How well do they work with music. I have a friend who got some logitech surround sound speakers (dont knwo which model off the top of my head) and he only could get music to come from the front speakers. Is that the case with these as well?


----------



## Shane

your welcome 

They are honestly realy great speakers,i didnt expect them to be as good quality as they are for the price.

all speakers work listening to music,playing games,movies etc and if you switch on the "Matrix" Function in films the voice and talking comes through one dedicated speaker which would be the one that mounts above your monitor.

however i have found that in some movies,and games the metrix system doesnt work right and you dont get any voice but thats easily fixed by just turning off matrix.

still sounds great with it off


----------



## voyagerfan99

epidemik said:


> Thanks for the review.
> 
> How well do they work with music. I have a friend who got some logitech surround sound speakers (dont knwo which model off the top of my head) and he only could get music to come from the front speakers. Is that the case with these as well?



Get a card like the 5.1/7.1 SoundBlaster Audigy.

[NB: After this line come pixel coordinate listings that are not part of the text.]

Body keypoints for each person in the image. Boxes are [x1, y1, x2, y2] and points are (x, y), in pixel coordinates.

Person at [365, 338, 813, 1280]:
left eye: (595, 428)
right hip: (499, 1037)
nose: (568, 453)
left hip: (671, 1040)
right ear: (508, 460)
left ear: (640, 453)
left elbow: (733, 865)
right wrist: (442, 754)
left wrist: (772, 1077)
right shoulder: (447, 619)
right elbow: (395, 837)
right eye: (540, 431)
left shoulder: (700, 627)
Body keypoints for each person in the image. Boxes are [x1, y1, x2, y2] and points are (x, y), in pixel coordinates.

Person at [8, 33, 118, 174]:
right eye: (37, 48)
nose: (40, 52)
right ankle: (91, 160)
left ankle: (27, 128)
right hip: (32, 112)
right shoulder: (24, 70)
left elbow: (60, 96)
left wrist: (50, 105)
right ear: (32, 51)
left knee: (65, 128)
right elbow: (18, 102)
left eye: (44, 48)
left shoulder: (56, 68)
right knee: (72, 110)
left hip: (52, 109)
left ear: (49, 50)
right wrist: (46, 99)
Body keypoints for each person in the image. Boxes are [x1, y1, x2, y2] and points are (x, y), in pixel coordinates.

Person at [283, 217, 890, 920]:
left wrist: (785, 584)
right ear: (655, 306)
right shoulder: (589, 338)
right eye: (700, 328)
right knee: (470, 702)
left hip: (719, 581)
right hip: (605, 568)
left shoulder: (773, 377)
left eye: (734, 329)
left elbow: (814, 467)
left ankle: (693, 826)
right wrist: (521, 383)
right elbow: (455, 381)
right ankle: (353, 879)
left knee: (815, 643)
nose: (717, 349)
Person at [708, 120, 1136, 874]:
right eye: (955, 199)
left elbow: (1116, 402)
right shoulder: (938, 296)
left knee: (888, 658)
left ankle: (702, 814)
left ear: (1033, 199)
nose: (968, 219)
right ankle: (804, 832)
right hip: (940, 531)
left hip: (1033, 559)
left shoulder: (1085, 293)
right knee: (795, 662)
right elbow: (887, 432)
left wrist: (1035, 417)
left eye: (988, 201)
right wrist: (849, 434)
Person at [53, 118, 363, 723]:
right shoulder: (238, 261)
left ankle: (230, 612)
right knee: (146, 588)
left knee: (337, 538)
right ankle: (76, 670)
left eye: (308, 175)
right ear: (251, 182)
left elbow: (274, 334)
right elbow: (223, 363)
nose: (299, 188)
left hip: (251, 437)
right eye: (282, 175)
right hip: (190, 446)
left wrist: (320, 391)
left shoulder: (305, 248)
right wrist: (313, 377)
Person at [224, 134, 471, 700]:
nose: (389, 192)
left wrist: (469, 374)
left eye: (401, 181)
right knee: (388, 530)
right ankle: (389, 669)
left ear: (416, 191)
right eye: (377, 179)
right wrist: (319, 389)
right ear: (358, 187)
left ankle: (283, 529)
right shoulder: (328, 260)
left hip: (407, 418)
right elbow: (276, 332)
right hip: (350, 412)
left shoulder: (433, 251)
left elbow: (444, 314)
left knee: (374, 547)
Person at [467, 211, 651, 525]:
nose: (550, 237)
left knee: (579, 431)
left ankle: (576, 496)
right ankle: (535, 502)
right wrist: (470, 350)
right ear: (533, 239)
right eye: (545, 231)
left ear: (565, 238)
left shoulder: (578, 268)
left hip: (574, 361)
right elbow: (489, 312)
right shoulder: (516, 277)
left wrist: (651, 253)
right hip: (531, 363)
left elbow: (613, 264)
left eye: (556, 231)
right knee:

It comes with equalizer and tuning software. It has a feature called CMSS 3D and you can choose to have sound play out of all 5 speakers. The matrix mode sucks to be frank.


----------



## mahnac

My friend got these speakers and I realy liked the little hand control module, it makes everything a lot easier.


----------



## MouSe

I have the older version of these speakers. Mine doesn't have the wired remote, I have to control everything on-speaker. Still though, I paid the same amount of money they are now today. That part sucks for y'all honestly. Other than that though, I will NEVER give things up unless they just quit working. Then I'll just buy another set LOL!!


----------



## SRcobra

Just ordered mine, should be here by tuesday 

Cheers for the review, told me just what i wanted to know.

One thing though, how long are the cables for the back speakers? cant seem to find an answer :/

Cheers

-Sach


----------



## Shane

a rough guess because i dont have a tape measure at hand,they are around 3 metres long.
not all that long if you want them each corner of the room,especialyy if you have a big room anyway 

i suppose you could buy some sort of cable extentions for it though.

where did you order your speakers from sach?


----------



## SRcobra

Amazon, i think ebuyer may have been cheaper but i forgot my password, then i forgot what my favourite film for the secret question was, haha.  

I think ill get some phono extentions from maplin, my room is fairly small, but its gonna be a tight, they'll either just make it or be just off the mark.
Its a shame logitech didn't include longer cables or an optical input, ah well :good:

-Sach


----------



## Shane

If you had choosen to get these speakers a month ago you could have got them for £39 at Comet!

They had a deal on them,but now they have gone back up to £69 

Btw thanks for the friend request :good:


----------



## lovely?

Maybe i'll pick up a set of these on newegg here in a few days, i currently have the X-230's, but i'm not really loving them any more. plenty of bass but the sound isnt as crisp as it could be.

what did you think about in game? distortion, and spacial awareness?


----------